2018-2019

[Cycle de conférences du LASC] Marie DAUGEY : "Initiations masculine et féminine à l’animalité : construction du genre et du rapport à l’espace (pays kabyè, Togo)"

30/04/2019 - Salle Wittert (bât. A1)

 

"Initiations masculine et féminine à l’animalité : construction du genre et du rapport à l’espace (pays kabyè, Togo)"

 

le 30 avril de 18h  à 20h,  Salle Wittert (bât. A1, Place du 20-août, Liège-Centre)

 

Conférence de Marie Daugey (Fyssen - LASC/FaSS)

  

Les initiations masculine et féminine en pays kabyè (Togo) ont la particularité d’être peu ésotériques et largement publiques. Cela va de pair avec l’existence d’importants parallélismes structurels dans l’organisation des rites initiatiques masculins et féminins.

Garçons et filles sont en partie confrontés aux mêmes entités initiatiques et, dans certaines localités, ils participent ensemble à certaines séquences rituelles. La commune nécessité d’être mis.es en présence avec des lieux et des entités en lesquels s’originent les vies individuelles ainsi que les groupes claniques et lignagers se traduit par exemple, pour tous, par l’accomplissement de parcours rituels reliant des sites sacrés dispersés dans le paysage habité. Je montrerai qu’au-delà de ces enjeux communs, la construction initiatique des genres se fait à travers la constitution de rapports à l’espace de brousse différenciés, par l’identification des filles et des garçons à des animaux sauvages aux statuts différents. Alors que l’initiation masculine procède à un ensauvagement des novices en « prédateurs » (lions, chasseurs, potentiels guerriers), l’initiation féminine opère un processus complémentaire : elle apprivoise la fécondité sauvage des jeunes filles, qui sont comparées à du gibier (antilopes). Je montrerai comment la dialectique prédateur/proie, à travers laquelle sont pensées les capacités séductrices et reproductrices des couples, s’actualise dans les interactions rituelles entre garçons et filles.


 

 

[Cycle de conférences du LASC] Peter Lambertz : "Son, guérison et résonance culturelle parmi les adeptes d’un mouvement spirituel « Japonais » à Kinshasa"
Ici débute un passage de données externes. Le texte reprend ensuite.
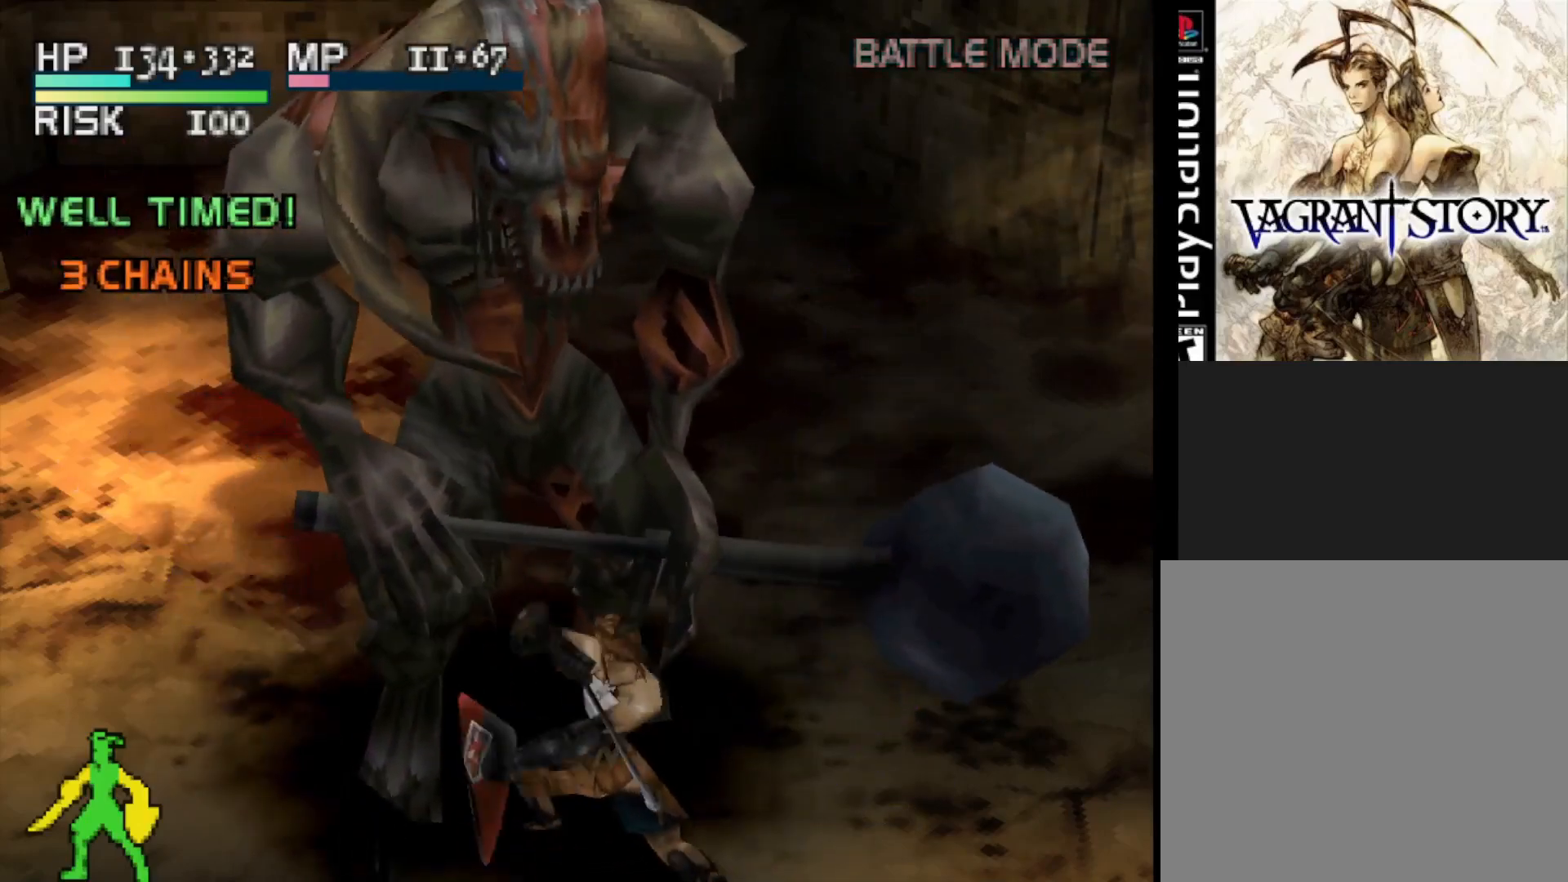
{"buttons": [], "right_stick": "center", "events": [[183, "SQUARE", "down"], [317, "SQUARE", "up"]]}
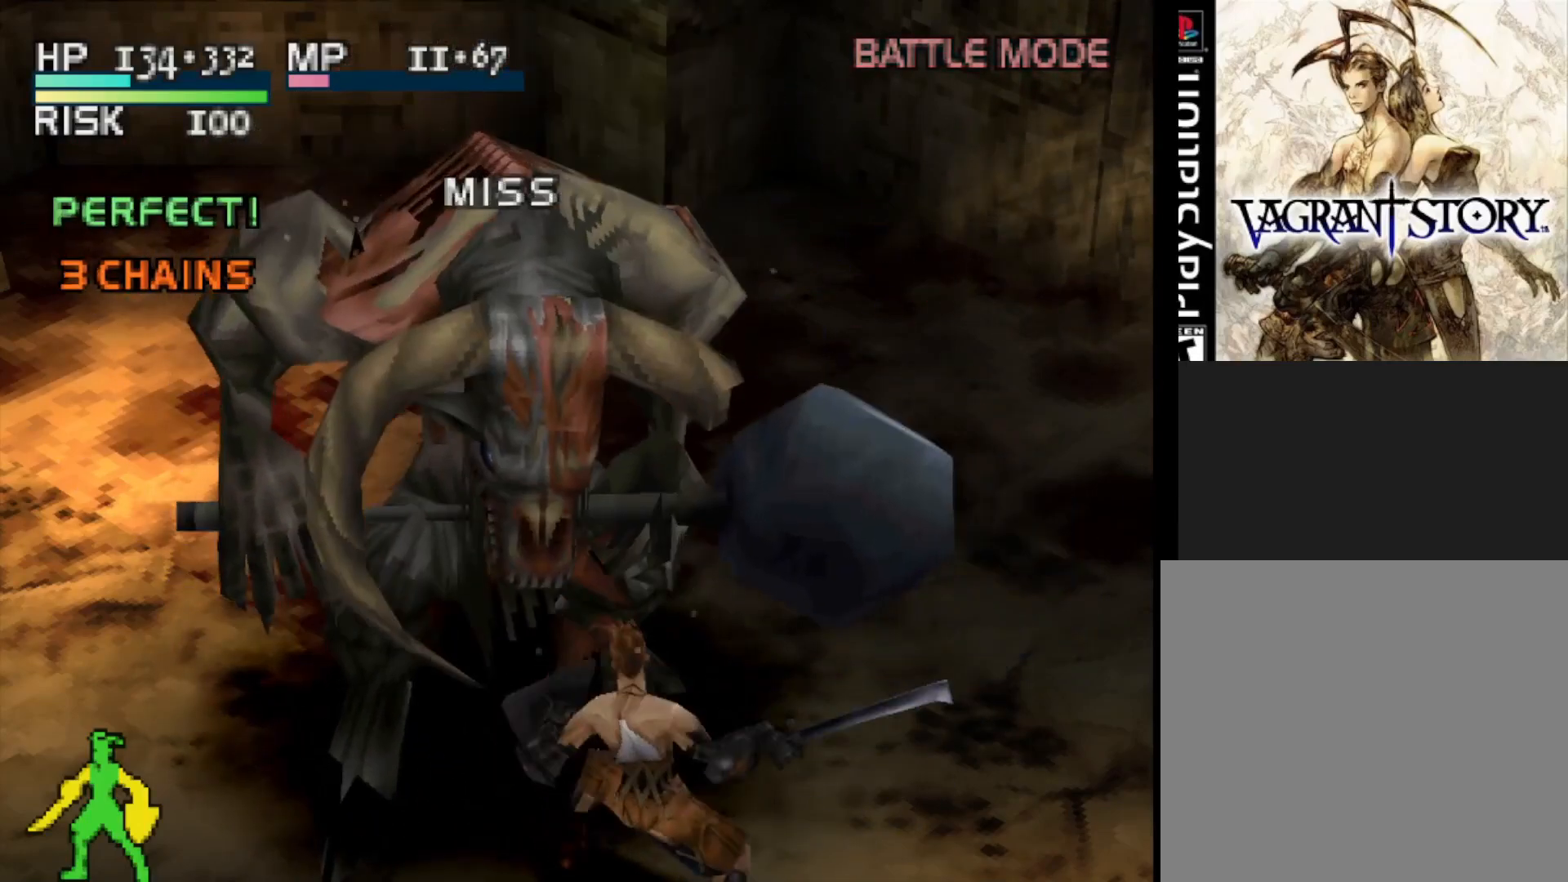
{"buttons": [], "right_stick": "center", "events": []}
27/03/2019 - Salle Lumière (+1, bât. A1, Place du 20-août, Liège-Centre)

"Son, guérison et résonance culturelle parmi les adeptes d’un mouvement spirituel « Japonais » à Kinshasa"

 

le 27 mars de 18h  à 20h,  Salle Lumière (+2, bât. A1, Place du 20-août, Liège-Centre)

 

Conférence de Peter Lambertz (Gerda Henkel Postdoc Fellow - Institute for Anthropological Research in Africa, Katholieke Universiteit Leuven)

 

Johrei (Jap. « purification de l’esprit ») est une technique de guérison spirituelle propagée par la nouvelle religion Japonaise Sekai Kyûseikyô (Église Messianique Mondiale), qui repose sur la transmission de « lumière divine » originaire du Japon. Son efficacité dépend d’une intensité esthétique, au sens Aristotélicien du terme, qui implique entre autre une pratique ritualisée du silence. En pleine cité de Kinshasa, un tel silence vibre, tout comme les mantras Japonais que les adeptes Congolais de ce mouvement spirituel récitent afin de « purifier l’atmosphère spirituelle ». Si de telles pratiques apparaissent exotiques en pleine capitale de la RDC, un regard plus rapproché révèle des résonnances culturelles surprenantes. A partir d’un mouvement religieux non-conformiste et ouvertement critique des nombreuses « Églises de réveil », la communication s’interroge sur le rapport entre guérison spirituelle et expérience esthétique en ville Africaine contemporaine.

 

Peter Lambertz est anthropologue, docteur en sciences religieuses et Africaines des universités d’Utrecht et de Leipzig (cotutelle, 2015). Il est actuellement boursier de la fondation Gerda Henkel (Allemagne) ainsi que professeur visiteur à l’institut des recherches anthropologiques en Afrique (IARA) de la KU Leuven.


 

 

“Mobilité contextuelle dans les espaces sociaux transnationaux: expériences des femmes migrantes thaïlandaises en couple avec des belges”

21 février de 15h à 17h, Salle Mahaim (+1, aile gauche, bât. B31, Place des orateurs 3, 4000 Liège/Sart-Tilman)

Conférence de Asuncion Fresnoza-Flot (chercheure qualifiée F.R.S.-FNRS, maître d’enseignement au Laboratoire d’Anthropologie des Mondes Contemporains, ULB)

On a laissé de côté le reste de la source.